Monsanto Co. announced a three-point commitment to help
increase global food production in the face of growing demand,
limited natural resources, and a changing climate.
The global firm pledged to work in new partnership with
governments, businesses, and citizen groups to meet one of
the greatest challenges of the 21st century.
“Agriculture intersects the toughest challenge we
all face on the planet,” Hugh Grand, Monsanto chairman,
president and chief executive officer, stressed as he announced
the research grant and commitment to help address the needs
of the global population, which is expected to reach nine
billion people by 2050.
Grant added: “Together, we must meet the needs for
increased food, fiber, and energy while protecting the environment.

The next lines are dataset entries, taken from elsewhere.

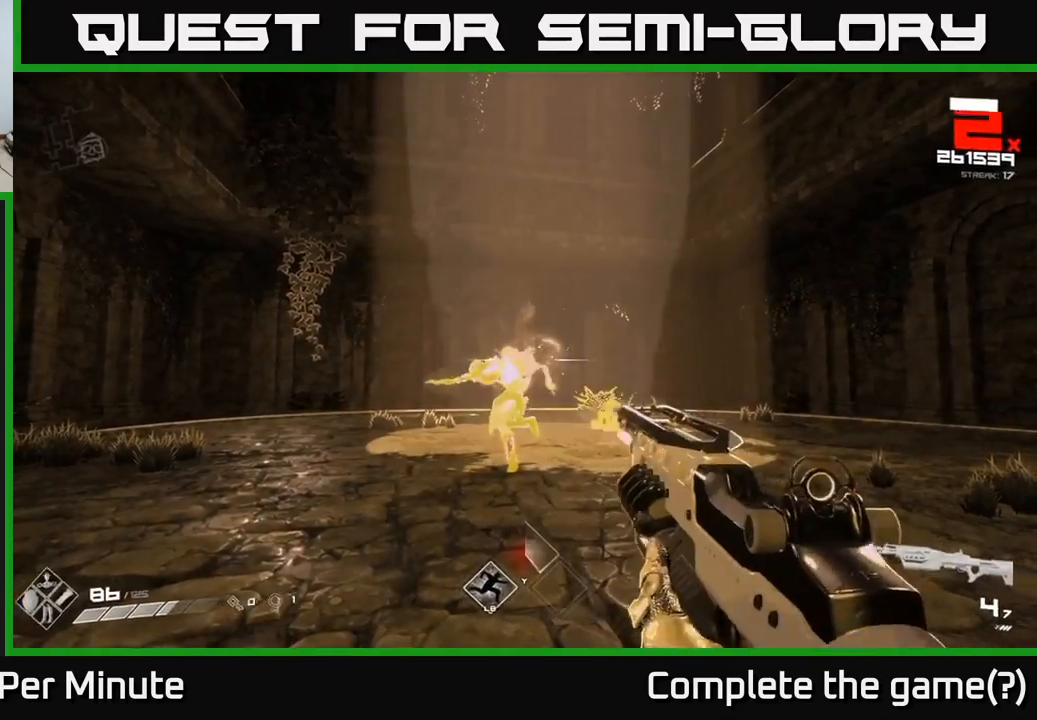
{"buttons": [], "left_stick": "center", "right_stick": "center", "events": [[17, "R2", "down"], [83, "R2", "up"], [167, "R2", "down"], [233, "R2", "up"], [317, "R2", "down"], [400, "R2", "up"]]}
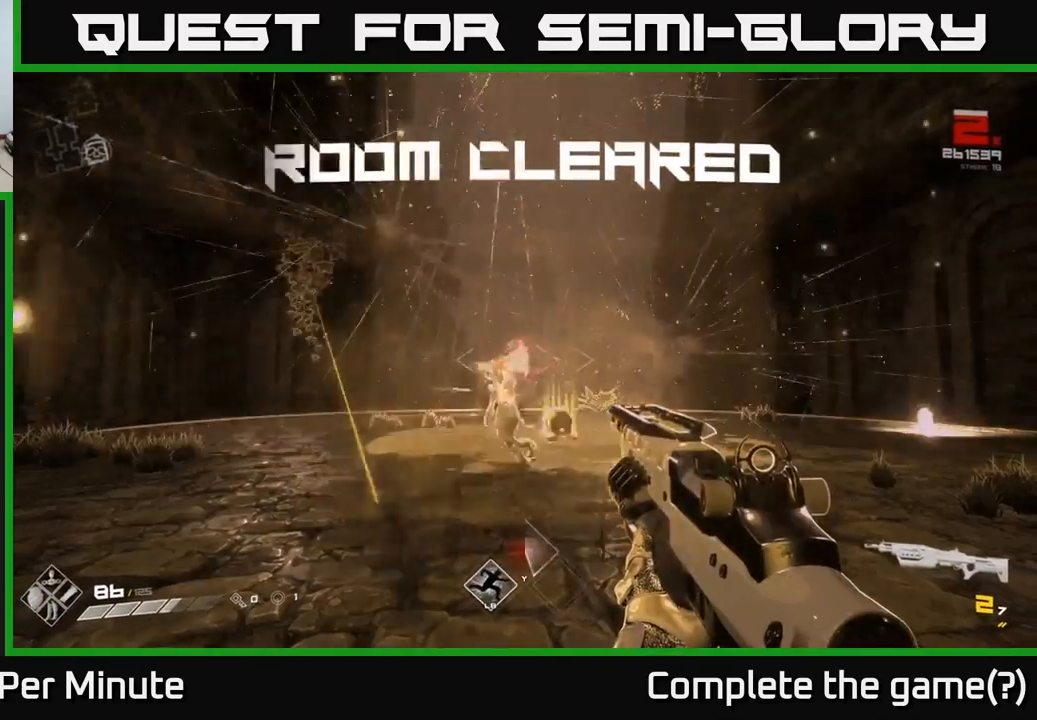
{"buttons": ["R1"], "left_stick": "center", "right_stick": "center", "events": [[433, "R1", "down"]]}
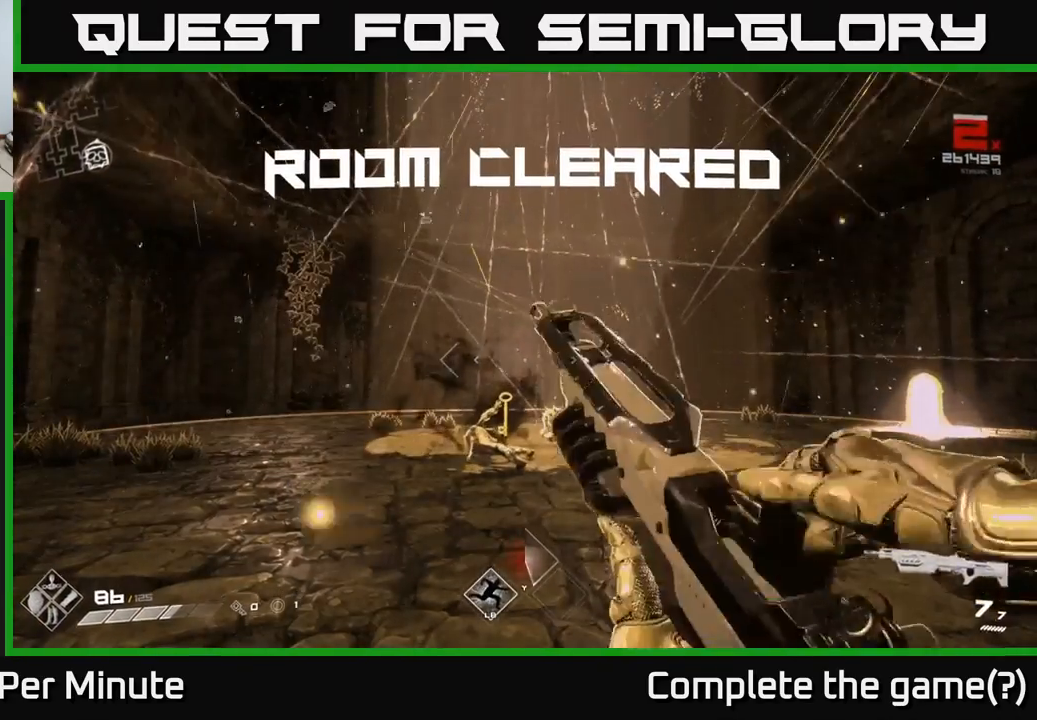
{"buttons": [], "left_stick": "up-left", "right_stick": "center", "events": [[17, "R1", "up"], [233, "left_stick", "up-left"]]}
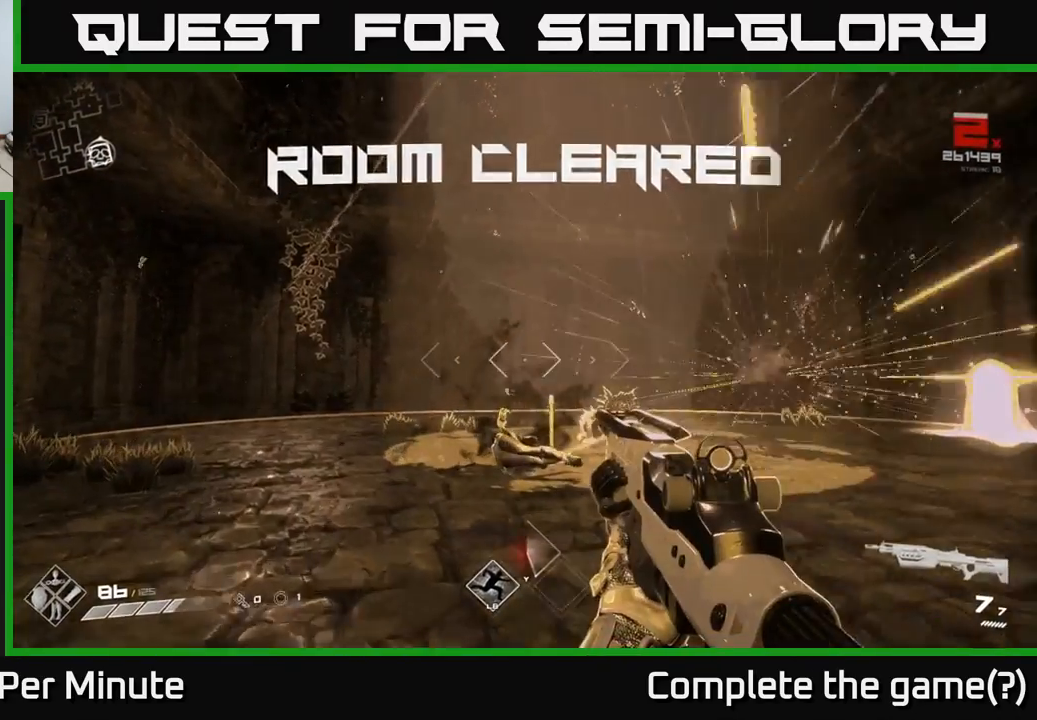
{"buttons": [], "left_stick": "center", "right_stick": "center", "events": [[150, "right_stick", "down"], [167, "left_stick", "up-right"], [300, "left_stick", "up"], [300, "right_stick", "center"], [433, "left_stick", "center"]]}
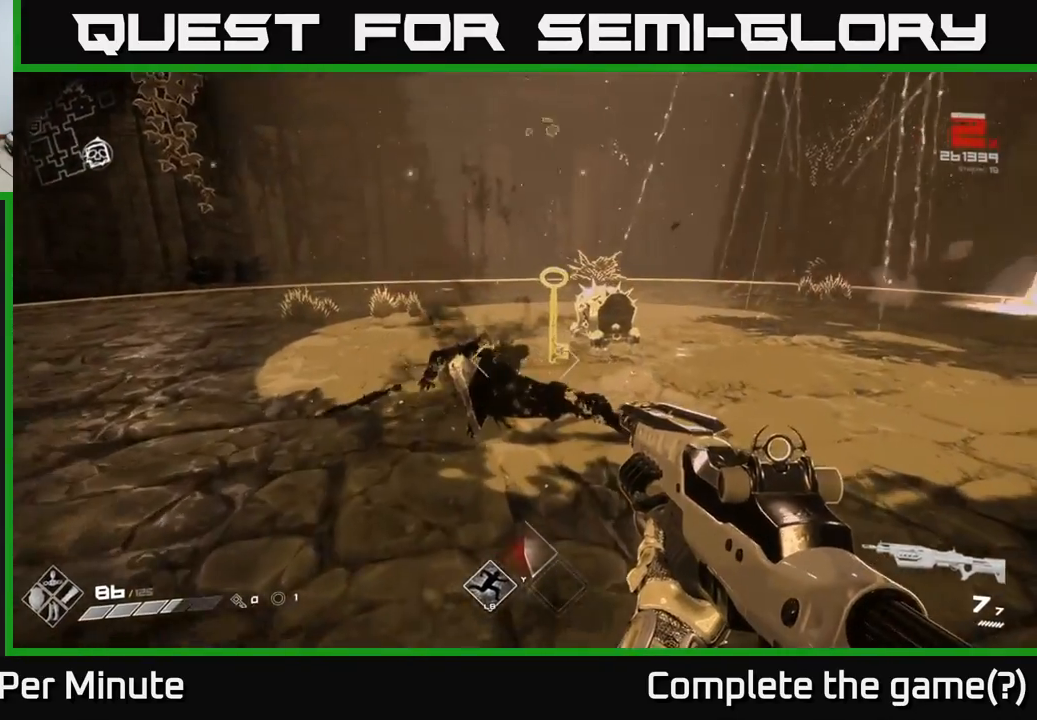
{"buttons": [], "left_stick": "up", "right_stick": "right", "events": [[33, "left_stick", "up"], [100, "right_stick", "down-right"], [200, "right_stick", "center"], [500, "right_stick", "right"]]}
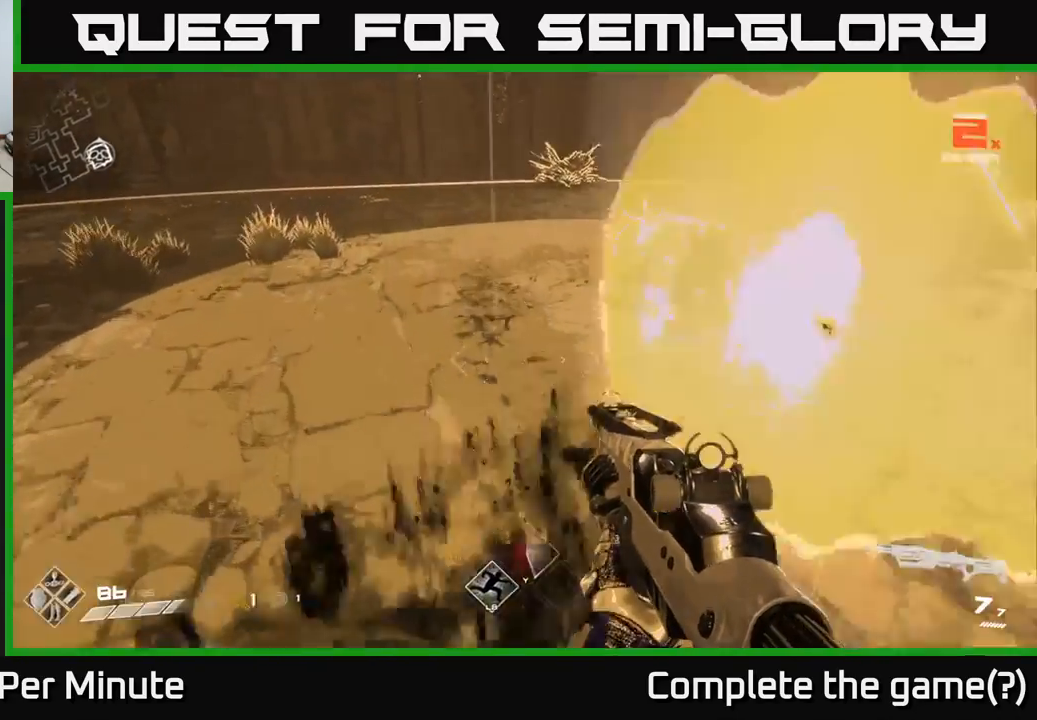
{"buttons": [], "left_stick": "center", "right_stick": "center", "events": [[100, "right_stick", "down-right"], [200, "right_stick", "center"], [233, "left_stick", "center"], [333, "X", "down"], [433, "X", "up"]]}
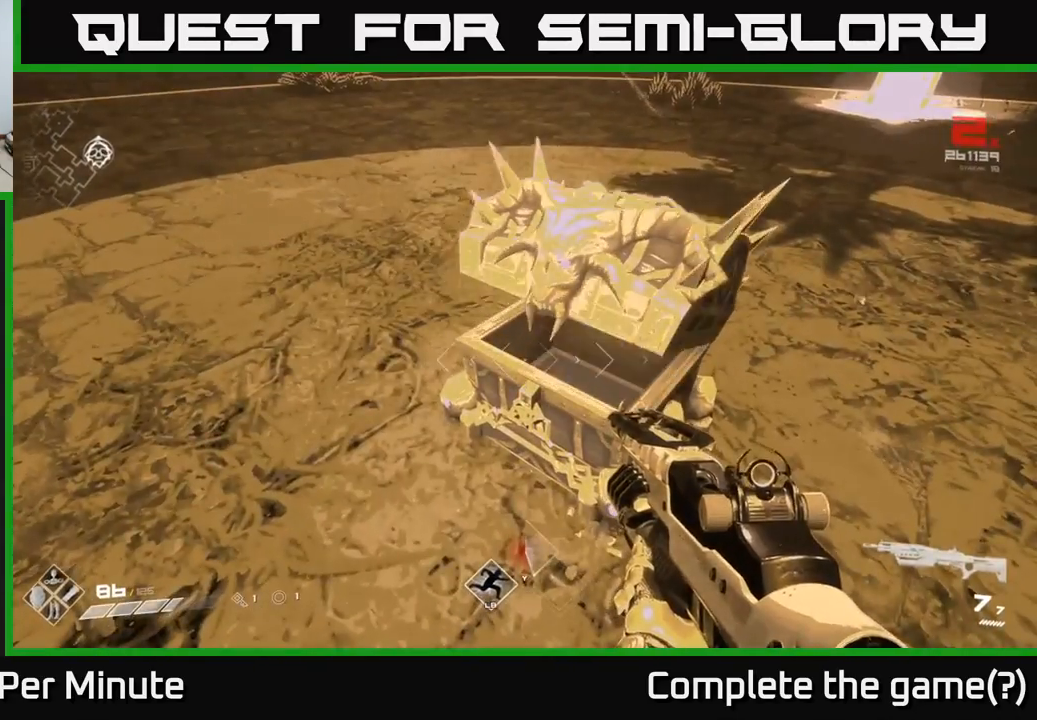
{"buttons": [], "left_stick": "center", "right_stick": "center", "events": [[300, "right_stick", "up-right"], [317, "left_stick", "left"], [467, "left_stick", "center"], [467, "right_stick", "center"]]}
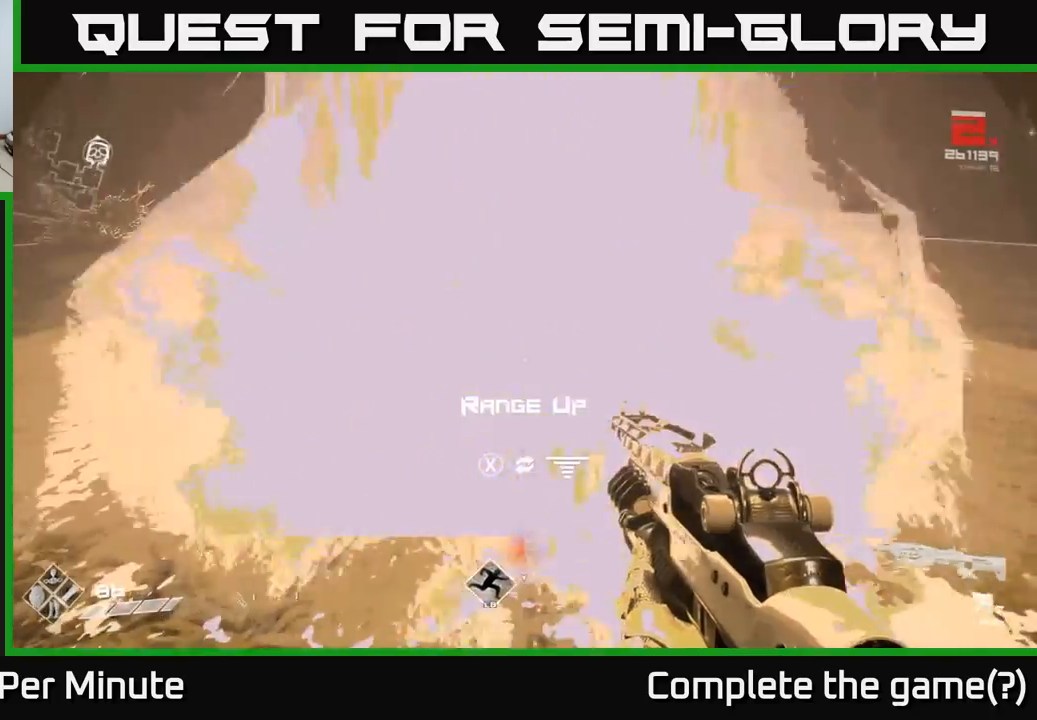
{"buttons": [], "left_stick": "up", "right_stick": "center", "events": [[317, "left_stick", "up"]]}
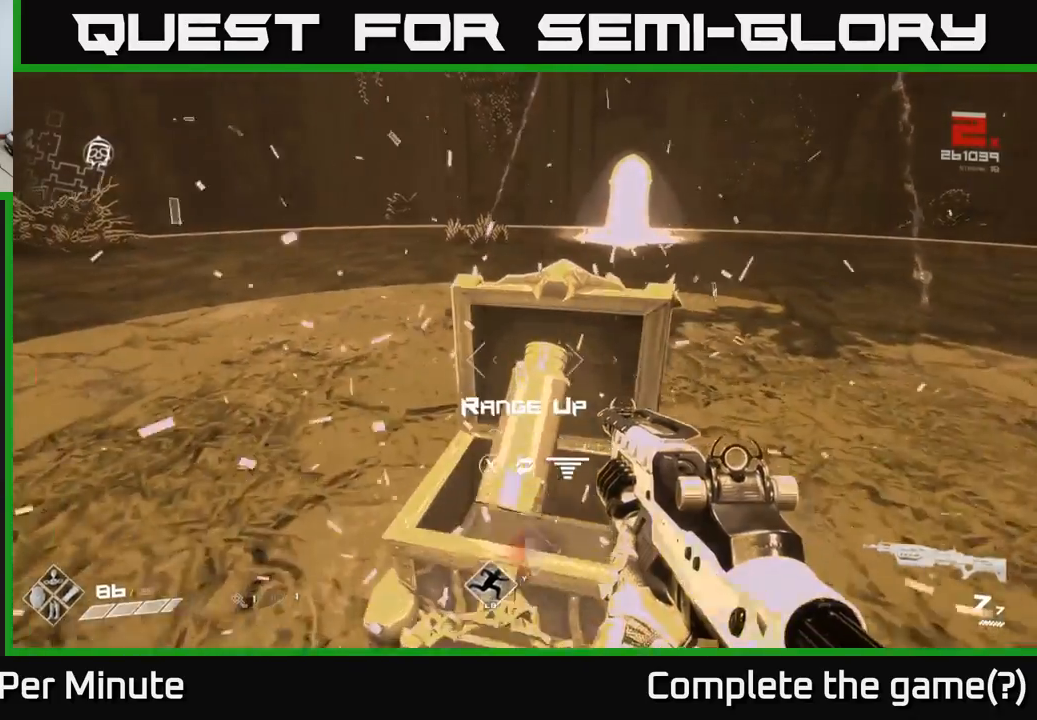
{"buttons": [], "left_stick": "down", "right_stick": "center", "events": [[33, "left_stick", "center"], [100, "X", "down"], [200, "X", "up"], [483, "left_stick", "down"]]}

In short, the world needs to produce more while conserving
more.”
A copy of a report on the three-point commitment and research
grant was furnished The STAR by Dr. Victor V. Alpuerto, Commercial
Acceptance director of Monsanto, during a “Media Workshop
and Study Visit on Biotechnology and Biodiversity” held
here recently.
The workshop was organized and supported by the International
Service for the Acquisition of Agri-biotech Applications
(ISAAA), Philippine Council for Agriculture, Forestry and
Natural Resources Research and Development (PCARRD), Southeast
Asian Regional Center for Graduate Study and Research in
Agriculture-Biotechnology Information Service (SEARCA-BIC),
and University of the Philippines Los Baños (UPLB)
(sic).
Monsanto’s three-point commitment to growing yields
sustainably covers the following:
• Develop better seeds. The company will double yield
in its three core crops of corn, soybean, and cotton by 2030,
compare to a base year of 2000.
To backstop this thrust is a $10-million grant designed
to accelerate breakthrough public sector research in wheat
and rice yield.
The five-year grant for rice and wheat research will be
administered by a panel of world experts in food production
in developing countries. The chairperson of the panel will
be named in the near future.
A panel of independent judges will select one project per
year to receive a $2-million grant. Further details on the
program will be developed and announced in the coming months.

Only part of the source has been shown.